# Questions
**a.** Answer these questions from the etiquette text below, one per line, marked (i), (ii), (iii):
(i) What are the boys to do in the lunchroom as they file in?
(ii) What is the school's mascot?
(iii) How does the text describe the age of chivalry?
**b.** Duplicate a passage of the etiquette text below word for word, beginning at the words "Are we just" and stopping after "really the same?".
**c.** In the etiquette text below, turn the paragraph beginning "So, for instance" into a short list that keeps its main facts.
++++ Text section
As most of our Logos parents know by now, for several years we have been highlighting the need for upgrading the cultural aspects of our school. One significant form this has taken is in the area of etiquette. Put in biblical language, this is practicing love in the details. “Details” in this case means the small opportunities we have every day to show consideration for others. Even more specifically, we are encouraging the children to make distinctions in how they show consideration for the opposite gender. The Bible is clear about these distinctions so we believe we should be also, regardless of our culture’s never-say-die crusade to eliminate them.
So, for instance, in every grade, the boys are required to allow the girls to leave the classroom first. In the lunchroom, as they file in, the boys are to stand until the girls are seated. Young men are to hold doors for young women and ladies. (This has had the side-effect of young men frequently holding doors even for older male teachers.) During secondary assemblies, the young men are to watch for ladies standing in the back and assist in getting a chair for them. What are the girls and young ladies supposed to do for their part? How do they show consideration for their male peers? By treating the boys’ deference to them with respect, not scorn or mockery. A thankful attitude is pretty much all that’s required.
Are we just trying to hark back to the lost age of chivalry in some pathetic, anachronistic manner? After all, our mascot is a knight. Aren’t we kicking against the current social goads, or even worse, not preparing the kids for the “real world” out there, where the sexes are really the same?
No, to all the above. For one thing, the age of chivalry was hardly one we’d like to emulate – it was largely adulterous and generally without a biblical foundation. As for the “real world,” by whose definition? God made us male and female and until He rewires us, that’s what we are.
++++++++
++++ Information provided
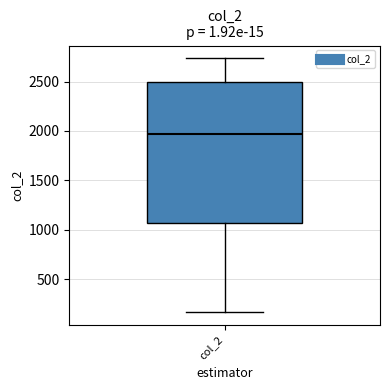

Read this box plot against the y-axis: the position of the median line, the range covered by the box, and the ends of both whiskers. The values are not printed on the chart, so give them approximately, as read against the axis.

median 1950, box 1050 to 2500, whiskers 150 to 2750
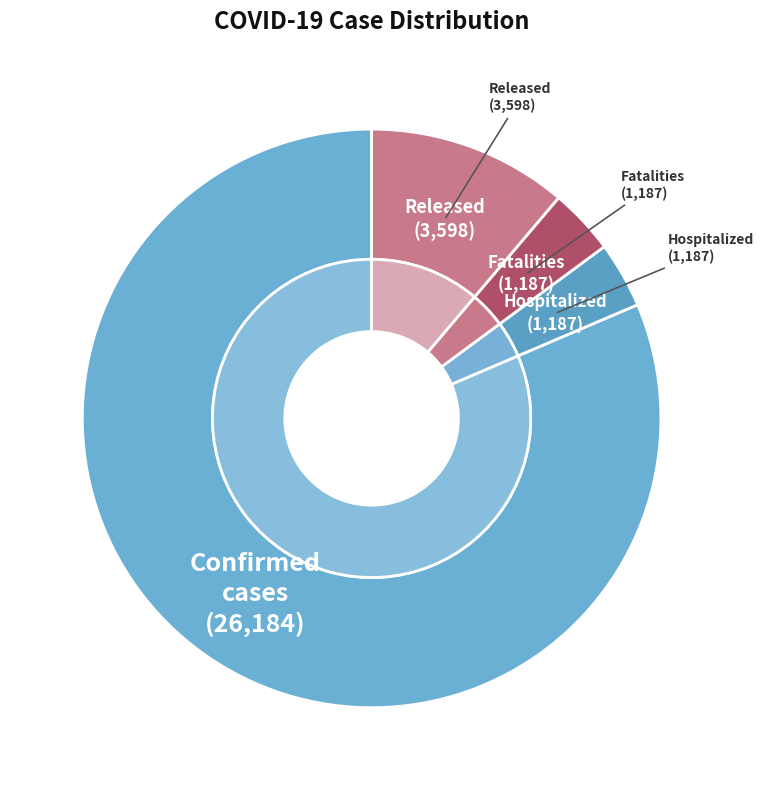

The Current hospitalized slice represents 4% of the pie. True or false?

True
++++++++
# Written responses
**a.**
(i) Stand until the girls are seated.
(ii) A knight.
(iii) As largely adulterous and generally without a biblical foundation.

**b.**
Are we just trying to hark back to the lost age of chivalry in some pathetic, anachronistic manner? After all, our mascot is a knight. Aren’t we kicking against the current social goads, or even worse, not preparing the kids for the “real world” out there, where the sexes are really the same?

**c.**
- In every grade, boys let girls leave the classroom first.
- In the lunchroom, boys stand until the girls are seated.
- Young men hold doors for young women and ladies, and they often end up holding doors for older male teachers too.
- At secondary assemblies, young men watch for ladies standing in the back and help get chairs for them.
- Girls show consideration by treating the boys' deference with respect, not scorn or mockery. A thankful attitude is about all that's required.